#### Excerpted passage:
--- START ---
Jeez. It sure is hard getting traction for your flailing social network these days, so if you're in that game, better not to even try.
I'm reminded of this a lot, but never more so than with the news yesterday that AOL was either going to sell or shutter Bebo -- which it spent $850 million acquiring only two years ago. According to an internal memo posted by PaidContent: "As we evaluate our portfolio of brands against our strategy, it is clear that social networking is a space with heavy competition, and where scale defines success. Bebo, unfortunately, is a business that has been declining and, as a result, would require significant investment in order to compete in the competitive social networking space. AOL is not in a position at this time to further fund and support Bebo in pursuing a turnaround in social networking."
Further, PaidContent has a great chart that demonstrates that probably no amount of funding could resurrect Bebo. Between February of last year and this year, as Facebook went from about 275 million monthly uniques to about 463 million (for a gain of 68%), Bebo's dropped from about 23 million to 13 million (or a decline of 45%). I don't care who you are, and how much money you have, but that drop isn't possible to recover from. It's actually somewhat amazing it took AOL this long to decide to pull the plug on its Bebo ambitions. And, frankly, anyone else would be a fool to buy it. If it's not already obvious, I'll explain why below.
I'm sure the thinking back when AOL bought Bebo was, among other strategic considerations, that if you glommed a network of content sites that had huge traffic (as of December 2008, AOL properties had upwards of 100 million unique visitors per month), to a promising site in the hot social networking space, you could stick the two together and have a huge presence in social. But that's like saying that Elmer's Washable Glue is as good at keeping things stuck together as welding is. The ties that bind random visitors to a site to that site's owned-and-operated social network are nowhere near as strong as those that tie friends within a social network to one another. It's the ultimate expression of the consumer being in control.
Not to digress, but as it happens, last night I had about the most enjoyable social networking experience I've ever had, and it couldn't have happened if Facebook weren't so damn good at welding. It all started because I wanted to find out when my high school dance teacher, Walter Schalk, was holding his annual dance revue, which sent me down a rabbit hole of memories about my hometown. One of the first Google links was to a Facebook discussion within the "I Survived New Canaan" group about Walter Schalk -- the travails of learning the waltz as a 6th grader while holding the hands of a boy (eek!), having to wear red leotards on odd days and blue leotards on even days, and on and on. Pretty soon an hour had passed, but I'd learned what other kids who'd grown up in New Canaan, Conn. thought of the movie "The Ice Storm" (which was based on our town and shot there), that I wasn't the only one who remembered Breslow's, and what a terror one of the local cops was if being a hellion was your hobby back in the day. To be able to wallow in online reminiscences like that, you need to be bound together with a major part of your community, and that's what Facebook does.
--- END ---
#### Collected data:
--- START ---
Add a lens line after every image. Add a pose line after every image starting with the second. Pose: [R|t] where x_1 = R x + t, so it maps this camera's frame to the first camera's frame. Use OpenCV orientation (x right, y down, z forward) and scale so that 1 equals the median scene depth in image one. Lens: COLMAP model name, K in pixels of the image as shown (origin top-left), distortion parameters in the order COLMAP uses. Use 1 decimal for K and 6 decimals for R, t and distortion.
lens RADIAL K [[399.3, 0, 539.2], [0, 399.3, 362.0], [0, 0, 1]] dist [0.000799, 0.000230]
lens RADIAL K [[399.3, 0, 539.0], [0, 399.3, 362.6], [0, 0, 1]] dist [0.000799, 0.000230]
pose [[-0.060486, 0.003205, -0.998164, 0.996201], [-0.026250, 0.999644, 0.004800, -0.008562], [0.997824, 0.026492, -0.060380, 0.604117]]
--- END ---
#### What to produce:
Condense the paragraph of the piece on AOL and Bebo that begins "Further, PaidContent has a great chart" into a shorter version that keeps its main facts. The data has no connection to the text.

#### Response to the task:
A PaidContent chart suggests no amount of funding could revive Bebo. Between February of last year and this year, Facebook's monthly uniques rose from about 275 million to about 463 million (up 68%), while Bebo's fell from about 23 million to 13 million (down 45%). The author calls that drop unrecoverable, finds it surprising that AOL took so long to give up on Bebo, and says anyone who bought it would be a fool.